Great Barrier Reef: Der Welterbe-Status wackelt

Welt / 28.05.2015 • 22:36 Uhr / 3 Minuten Lesezeit
Das Great Barrier Reef in Australien ist das größte Korallen-Ökosystem der Welt.  Foto: EPA
Das Great Barrier Reef in Australien ist das größte Korallen-Ökosystem der Welt.  Foto: EPA

Sinkende Wasserqualität und Pläne zu massivem Hafenausbau bedrohen die Stätte.

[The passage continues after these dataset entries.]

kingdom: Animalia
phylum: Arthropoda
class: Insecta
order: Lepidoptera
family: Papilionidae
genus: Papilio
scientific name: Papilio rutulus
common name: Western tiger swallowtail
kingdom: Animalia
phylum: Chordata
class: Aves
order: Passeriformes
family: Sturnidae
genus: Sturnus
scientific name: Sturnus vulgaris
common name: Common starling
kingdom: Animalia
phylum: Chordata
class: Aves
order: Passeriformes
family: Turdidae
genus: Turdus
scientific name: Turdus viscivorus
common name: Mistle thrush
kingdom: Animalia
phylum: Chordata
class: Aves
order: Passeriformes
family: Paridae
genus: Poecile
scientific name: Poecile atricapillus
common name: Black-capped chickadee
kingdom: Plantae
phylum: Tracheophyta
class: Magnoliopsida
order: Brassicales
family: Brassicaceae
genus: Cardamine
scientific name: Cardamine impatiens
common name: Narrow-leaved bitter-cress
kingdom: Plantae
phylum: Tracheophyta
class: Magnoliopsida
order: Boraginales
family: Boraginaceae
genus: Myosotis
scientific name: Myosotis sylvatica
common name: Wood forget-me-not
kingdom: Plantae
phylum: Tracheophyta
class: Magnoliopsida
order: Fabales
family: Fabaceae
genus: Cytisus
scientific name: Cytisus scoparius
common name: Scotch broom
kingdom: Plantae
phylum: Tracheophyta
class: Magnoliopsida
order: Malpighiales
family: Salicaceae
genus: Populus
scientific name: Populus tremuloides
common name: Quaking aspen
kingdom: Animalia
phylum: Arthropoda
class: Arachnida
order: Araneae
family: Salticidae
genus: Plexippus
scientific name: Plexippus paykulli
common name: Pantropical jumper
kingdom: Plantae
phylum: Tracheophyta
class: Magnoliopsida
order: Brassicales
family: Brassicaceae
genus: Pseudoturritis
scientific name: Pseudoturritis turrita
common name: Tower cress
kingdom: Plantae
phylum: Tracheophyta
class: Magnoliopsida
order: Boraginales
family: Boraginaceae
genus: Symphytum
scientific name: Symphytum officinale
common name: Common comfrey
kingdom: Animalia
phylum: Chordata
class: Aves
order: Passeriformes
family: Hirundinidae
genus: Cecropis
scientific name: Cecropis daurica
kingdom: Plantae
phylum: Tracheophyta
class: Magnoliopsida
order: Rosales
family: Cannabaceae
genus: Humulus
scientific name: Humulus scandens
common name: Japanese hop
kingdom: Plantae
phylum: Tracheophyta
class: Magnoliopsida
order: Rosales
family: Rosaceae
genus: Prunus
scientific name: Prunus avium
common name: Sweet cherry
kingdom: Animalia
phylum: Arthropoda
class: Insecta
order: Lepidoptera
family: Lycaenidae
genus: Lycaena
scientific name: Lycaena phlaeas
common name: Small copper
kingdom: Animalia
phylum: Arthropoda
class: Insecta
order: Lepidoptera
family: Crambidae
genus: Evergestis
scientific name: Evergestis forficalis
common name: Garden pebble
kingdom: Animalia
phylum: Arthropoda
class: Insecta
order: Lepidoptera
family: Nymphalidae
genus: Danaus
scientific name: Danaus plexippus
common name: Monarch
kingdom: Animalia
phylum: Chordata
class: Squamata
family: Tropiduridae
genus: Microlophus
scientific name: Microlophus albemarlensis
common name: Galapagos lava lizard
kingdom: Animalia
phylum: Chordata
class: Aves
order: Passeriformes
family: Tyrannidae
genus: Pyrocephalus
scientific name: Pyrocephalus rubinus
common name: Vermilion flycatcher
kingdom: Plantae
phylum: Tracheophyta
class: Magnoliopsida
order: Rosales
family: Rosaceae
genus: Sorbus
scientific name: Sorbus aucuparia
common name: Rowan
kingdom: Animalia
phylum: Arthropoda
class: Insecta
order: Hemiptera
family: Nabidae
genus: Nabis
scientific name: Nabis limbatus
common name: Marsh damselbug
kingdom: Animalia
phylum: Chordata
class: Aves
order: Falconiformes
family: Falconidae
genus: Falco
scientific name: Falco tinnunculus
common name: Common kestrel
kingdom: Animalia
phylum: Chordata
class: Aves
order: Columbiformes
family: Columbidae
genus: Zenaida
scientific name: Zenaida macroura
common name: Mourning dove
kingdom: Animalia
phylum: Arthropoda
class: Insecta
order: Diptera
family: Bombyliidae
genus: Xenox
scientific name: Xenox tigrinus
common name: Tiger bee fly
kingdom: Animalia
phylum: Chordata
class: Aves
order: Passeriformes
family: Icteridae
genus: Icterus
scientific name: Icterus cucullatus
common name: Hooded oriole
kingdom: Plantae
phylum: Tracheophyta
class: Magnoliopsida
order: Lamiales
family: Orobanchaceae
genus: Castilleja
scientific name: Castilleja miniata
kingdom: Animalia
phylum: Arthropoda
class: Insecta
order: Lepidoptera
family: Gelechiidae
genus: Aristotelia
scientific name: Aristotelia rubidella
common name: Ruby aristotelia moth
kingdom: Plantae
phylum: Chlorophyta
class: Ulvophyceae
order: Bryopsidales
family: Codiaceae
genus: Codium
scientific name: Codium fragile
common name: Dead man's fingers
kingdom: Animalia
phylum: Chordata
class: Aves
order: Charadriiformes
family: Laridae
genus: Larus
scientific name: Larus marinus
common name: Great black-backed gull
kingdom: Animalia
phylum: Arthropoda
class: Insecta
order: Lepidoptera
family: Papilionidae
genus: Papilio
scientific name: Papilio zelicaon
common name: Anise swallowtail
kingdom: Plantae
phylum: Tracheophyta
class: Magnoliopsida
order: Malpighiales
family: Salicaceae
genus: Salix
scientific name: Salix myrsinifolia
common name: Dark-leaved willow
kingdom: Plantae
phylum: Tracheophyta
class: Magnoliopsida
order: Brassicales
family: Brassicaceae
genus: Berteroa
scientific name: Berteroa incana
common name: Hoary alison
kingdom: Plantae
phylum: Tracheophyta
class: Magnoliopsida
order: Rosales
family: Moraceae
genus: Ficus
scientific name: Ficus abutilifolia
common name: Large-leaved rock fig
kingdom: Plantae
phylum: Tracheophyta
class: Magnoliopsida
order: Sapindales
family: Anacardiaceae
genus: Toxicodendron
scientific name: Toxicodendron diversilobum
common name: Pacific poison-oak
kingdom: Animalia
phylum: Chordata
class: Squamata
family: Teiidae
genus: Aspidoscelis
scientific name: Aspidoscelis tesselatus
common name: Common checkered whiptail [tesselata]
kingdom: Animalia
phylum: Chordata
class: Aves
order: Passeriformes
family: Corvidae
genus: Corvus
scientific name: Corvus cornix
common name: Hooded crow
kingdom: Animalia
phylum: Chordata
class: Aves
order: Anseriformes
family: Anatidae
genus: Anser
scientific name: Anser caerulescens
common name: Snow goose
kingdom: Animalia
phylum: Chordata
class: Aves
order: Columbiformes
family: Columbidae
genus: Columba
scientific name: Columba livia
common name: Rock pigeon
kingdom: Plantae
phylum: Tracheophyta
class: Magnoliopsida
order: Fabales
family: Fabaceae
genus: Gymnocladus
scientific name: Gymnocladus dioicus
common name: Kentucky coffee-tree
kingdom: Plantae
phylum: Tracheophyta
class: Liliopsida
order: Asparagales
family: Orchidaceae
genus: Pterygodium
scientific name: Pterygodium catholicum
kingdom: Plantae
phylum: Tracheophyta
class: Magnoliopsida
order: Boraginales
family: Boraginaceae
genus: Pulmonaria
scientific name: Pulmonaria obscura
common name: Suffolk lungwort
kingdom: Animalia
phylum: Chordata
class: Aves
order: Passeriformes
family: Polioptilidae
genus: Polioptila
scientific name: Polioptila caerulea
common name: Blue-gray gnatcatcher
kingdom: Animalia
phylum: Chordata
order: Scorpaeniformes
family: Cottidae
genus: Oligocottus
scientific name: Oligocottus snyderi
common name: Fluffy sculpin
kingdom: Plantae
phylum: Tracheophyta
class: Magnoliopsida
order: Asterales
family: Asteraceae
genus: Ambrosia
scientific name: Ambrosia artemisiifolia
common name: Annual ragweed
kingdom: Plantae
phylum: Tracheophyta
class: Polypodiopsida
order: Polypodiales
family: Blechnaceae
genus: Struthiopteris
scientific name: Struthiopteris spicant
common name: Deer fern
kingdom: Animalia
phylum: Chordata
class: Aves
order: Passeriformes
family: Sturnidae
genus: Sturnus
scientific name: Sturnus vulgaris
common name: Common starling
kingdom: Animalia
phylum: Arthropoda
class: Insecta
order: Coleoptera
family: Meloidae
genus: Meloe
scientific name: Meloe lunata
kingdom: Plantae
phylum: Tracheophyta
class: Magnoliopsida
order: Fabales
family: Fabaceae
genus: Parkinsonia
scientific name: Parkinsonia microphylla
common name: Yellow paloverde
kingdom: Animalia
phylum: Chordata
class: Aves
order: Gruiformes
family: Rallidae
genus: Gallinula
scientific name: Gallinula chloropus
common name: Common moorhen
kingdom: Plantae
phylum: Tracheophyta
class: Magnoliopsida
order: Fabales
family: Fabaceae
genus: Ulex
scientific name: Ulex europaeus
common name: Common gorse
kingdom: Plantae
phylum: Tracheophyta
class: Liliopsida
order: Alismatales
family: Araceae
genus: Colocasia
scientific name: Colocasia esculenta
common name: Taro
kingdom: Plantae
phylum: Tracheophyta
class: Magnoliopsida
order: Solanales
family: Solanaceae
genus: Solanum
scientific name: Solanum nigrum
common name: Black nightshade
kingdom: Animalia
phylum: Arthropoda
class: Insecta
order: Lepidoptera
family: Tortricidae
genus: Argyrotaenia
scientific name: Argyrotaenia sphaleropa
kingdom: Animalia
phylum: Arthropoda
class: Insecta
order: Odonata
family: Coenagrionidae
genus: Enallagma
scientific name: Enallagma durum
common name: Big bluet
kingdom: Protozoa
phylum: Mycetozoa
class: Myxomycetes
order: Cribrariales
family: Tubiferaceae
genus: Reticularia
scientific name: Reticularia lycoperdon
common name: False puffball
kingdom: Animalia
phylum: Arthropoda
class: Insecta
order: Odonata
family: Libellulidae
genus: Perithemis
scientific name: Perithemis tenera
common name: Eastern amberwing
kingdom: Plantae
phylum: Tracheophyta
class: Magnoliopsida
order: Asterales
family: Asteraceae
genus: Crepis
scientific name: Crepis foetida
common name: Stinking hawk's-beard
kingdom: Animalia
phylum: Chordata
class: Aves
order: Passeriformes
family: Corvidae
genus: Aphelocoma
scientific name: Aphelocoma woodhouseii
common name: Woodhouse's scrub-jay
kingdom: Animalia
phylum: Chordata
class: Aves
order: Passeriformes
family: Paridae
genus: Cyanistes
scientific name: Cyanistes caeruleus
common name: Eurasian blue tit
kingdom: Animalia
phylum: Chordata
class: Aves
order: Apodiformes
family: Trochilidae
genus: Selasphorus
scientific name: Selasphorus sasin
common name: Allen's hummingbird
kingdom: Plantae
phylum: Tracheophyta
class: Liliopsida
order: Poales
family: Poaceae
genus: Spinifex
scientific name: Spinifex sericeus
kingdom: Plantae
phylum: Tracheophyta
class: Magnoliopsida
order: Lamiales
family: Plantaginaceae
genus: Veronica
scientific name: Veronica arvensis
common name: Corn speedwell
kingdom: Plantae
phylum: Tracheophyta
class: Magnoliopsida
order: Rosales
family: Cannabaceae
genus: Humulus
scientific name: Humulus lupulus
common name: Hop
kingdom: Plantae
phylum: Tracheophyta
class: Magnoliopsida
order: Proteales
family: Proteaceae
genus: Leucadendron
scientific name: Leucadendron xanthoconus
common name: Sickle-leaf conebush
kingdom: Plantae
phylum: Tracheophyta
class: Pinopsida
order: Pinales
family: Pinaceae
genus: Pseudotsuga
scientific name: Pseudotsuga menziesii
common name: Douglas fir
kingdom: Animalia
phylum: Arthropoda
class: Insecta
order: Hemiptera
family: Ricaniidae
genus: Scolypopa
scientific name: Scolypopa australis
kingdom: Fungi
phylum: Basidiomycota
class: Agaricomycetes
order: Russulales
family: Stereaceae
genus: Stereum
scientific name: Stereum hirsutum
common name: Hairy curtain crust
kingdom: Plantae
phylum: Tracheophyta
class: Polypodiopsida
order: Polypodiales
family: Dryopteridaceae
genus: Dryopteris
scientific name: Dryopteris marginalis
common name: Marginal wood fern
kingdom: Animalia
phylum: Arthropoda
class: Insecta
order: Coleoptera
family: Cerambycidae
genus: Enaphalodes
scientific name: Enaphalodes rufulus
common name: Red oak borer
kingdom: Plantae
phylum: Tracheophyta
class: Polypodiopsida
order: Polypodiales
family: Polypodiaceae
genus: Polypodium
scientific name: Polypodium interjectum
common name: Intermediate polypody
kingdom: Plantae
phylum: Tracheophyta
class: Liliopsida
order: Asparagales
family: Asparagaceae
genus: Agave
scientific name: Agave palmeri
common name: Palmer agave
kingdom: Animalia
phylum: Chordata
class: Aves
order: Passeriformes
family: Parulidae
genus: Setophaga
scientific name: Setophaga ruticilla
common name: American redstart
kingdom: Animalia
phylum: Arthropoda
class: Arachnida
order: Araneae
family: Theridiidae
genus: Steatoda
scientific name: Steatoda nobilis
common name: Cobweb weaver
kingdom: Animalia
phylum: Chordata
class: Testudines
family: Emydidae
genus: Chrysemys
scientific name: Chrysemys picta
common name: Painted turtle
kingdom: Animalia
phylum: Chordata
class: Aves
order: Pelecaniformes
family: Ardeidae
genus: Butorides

Townsville. Fast 50 Prozent der Korallen am Great Barrier Reef sind seit 1985 verschwunden. Die Wasserqualität sinkt seit Jahren, und dann kam die australische Regierung auch noch mit Plänen zum massiven Hafenausbau. Die Wächter über das Weltnaturerbe bei der UN-Kulturorganisation UNESCO zogen die Reißleine: Sie haben gedroht, das größte Korallenriff der Welt auf die Liste des bedrohten Welterbes zu setzen. Womöglich noch diese Woche gibt die UNESCO ihre Empfehlung für die Entscheidung ab, die bei der Sitzung des Welterbekomitees Ende Juni in Bonn fallen soll.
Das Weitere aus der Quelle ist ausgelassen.